No. P2985 is a throttle actuator power relay circuit range/performance fault, which means the system detected an abnormal relationship between commanded/expected relay circuit behavior and what was observed. The cause could be wiring, connectors, power/ground integrity, the relay itself, or (less commonly) control module command/monitoring behavior. Testing is required to confirm the failing element.

What is “range/performance” in a relay circuit?

In a relay circuit, “range/performance” generally points to behavior that is plausible electrically (not a simple open or short) but does not meet expected response characteristics. Examples include inconsistent switching, excessive voltage drop under load, slow engagement/disengagement, or a mismatch between the command state and the monitored circuit state. Exact monitoring logic varies by vehicle, so confirm details in service information.

Can a weak battery or charging issue contribute to P2985?

It can. Unstable system voltage or poor charging can make relay operation inconsistent and can amplify voltage drop across marginal connections. However, P2985 should still be diagnosed by verifying the relay circuit’s power feed, ground path, and command/control integrity under the conditions that set the code, rather than assuming the battery is the root cause.

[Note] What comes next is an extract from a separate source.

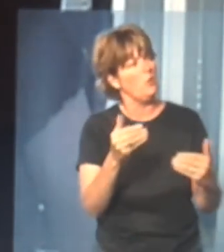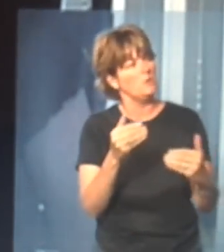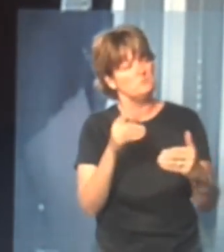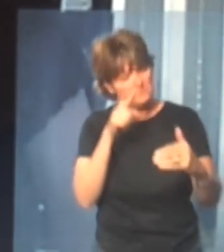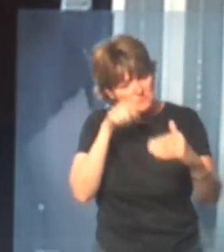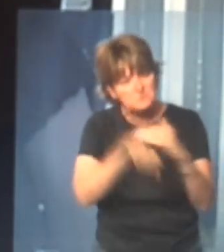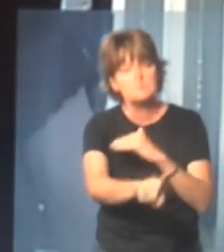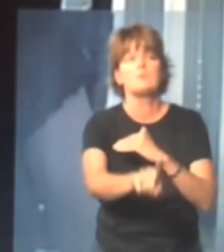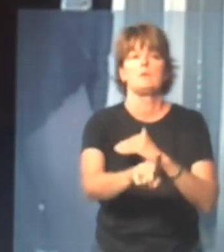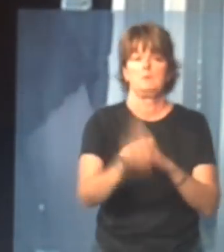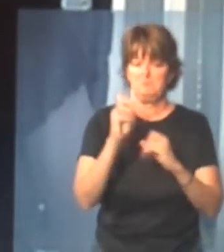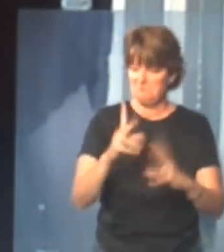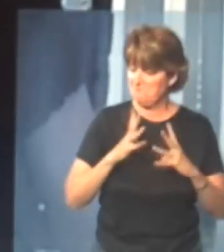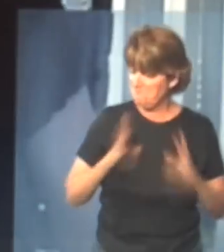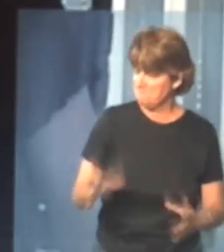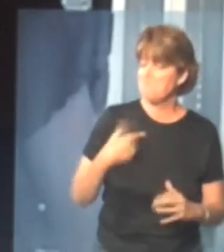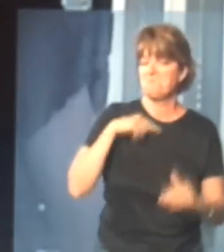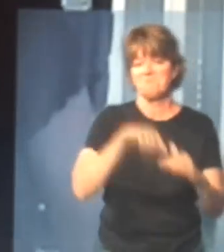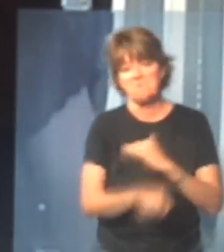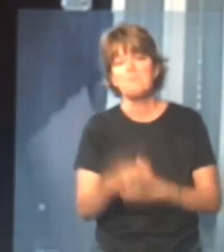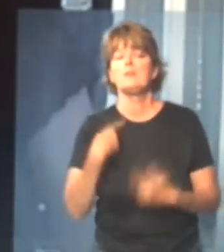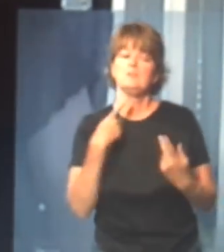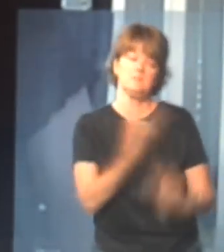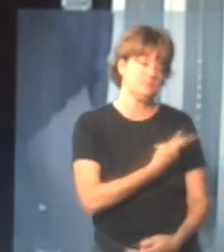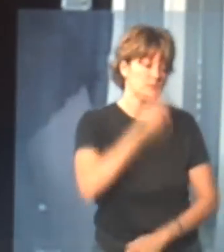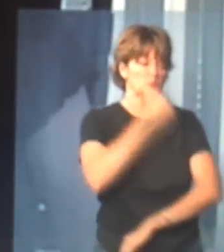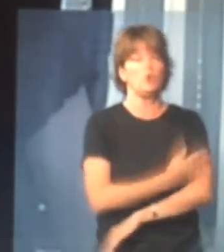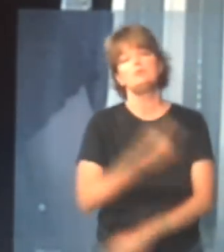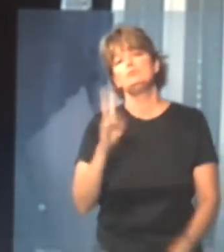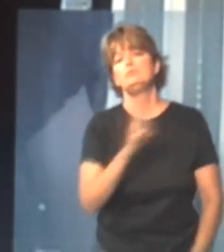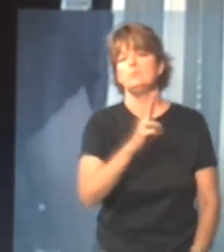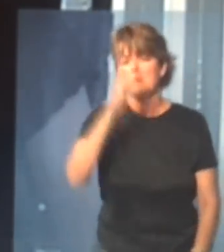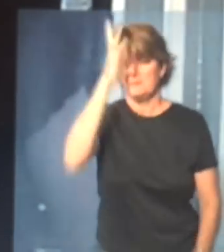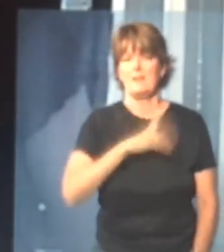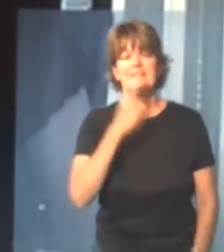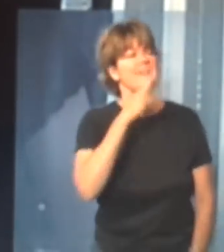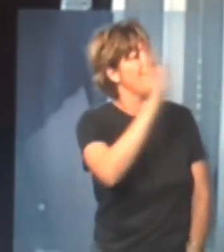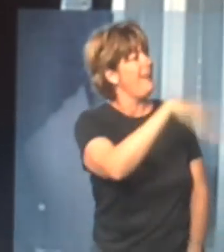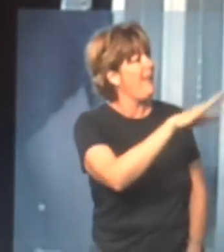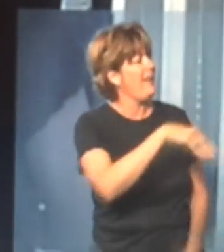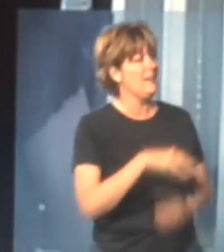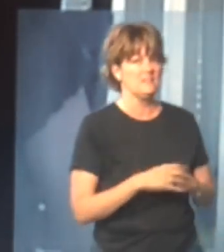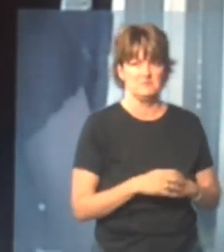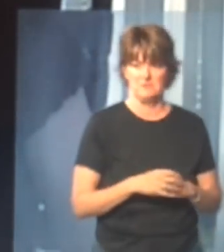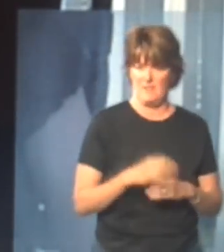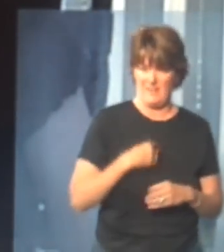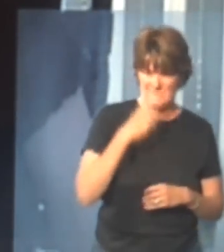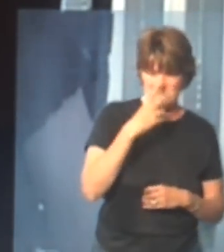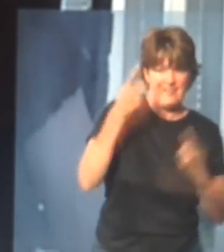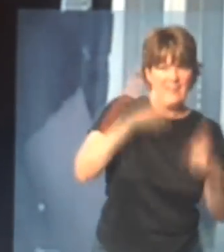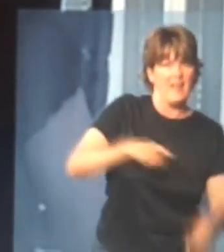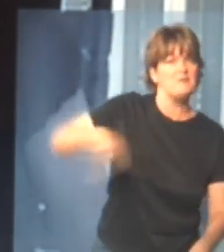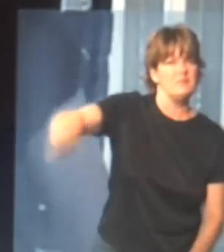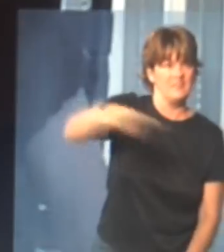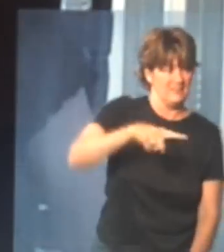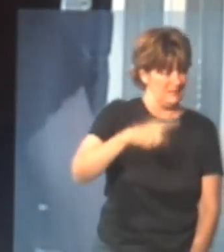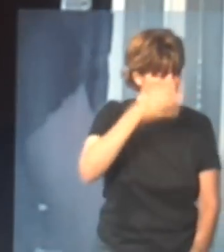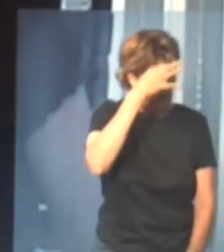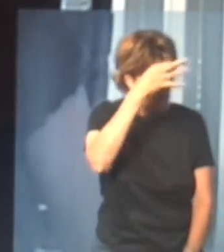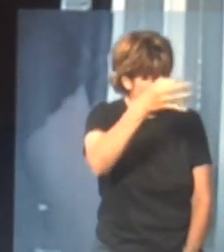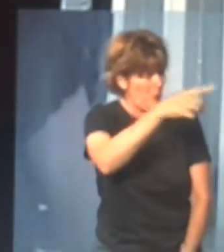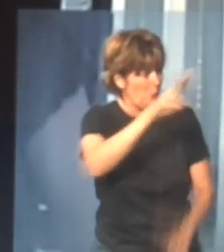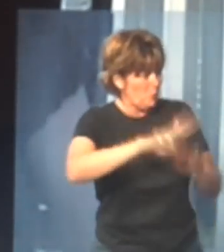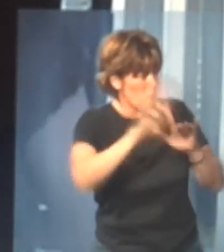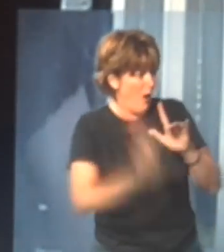I came through, and I started walking with my daughter and the guy said, hey, I saw what happened out there, you almost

Why does P2985 sometimes come and go?

Intermittent behavior is common when the underlying issue is contact-related, such as connector fretting, moisture intrusion, harness movement, or relay contacts that fail only when hot or under load. Logging live data while reproducing the conditions and performing a careful wiggle test on the relay, fuse/relay box connections, and harness routing can help identify the trigger.

After repairs, what should I verify to confirm P2985 is fixed?

Confirm that the code clears and does not return after a complete drive cycle or after running the relevant monitor (varies by vehicle). Verify stable relay command versus observed circuit behavior with live data, and check that the throttle system operates normally without reduced-power mode. Also ensure connectors are properly seated, harness routing is secured, and any required relearn/setup procedures are completed per service information.

For the most reliable outcome, only replace parts after tests confirm the relay circuit cannot meet expected command-versus-response behavior under the same conditions that originally set P2985.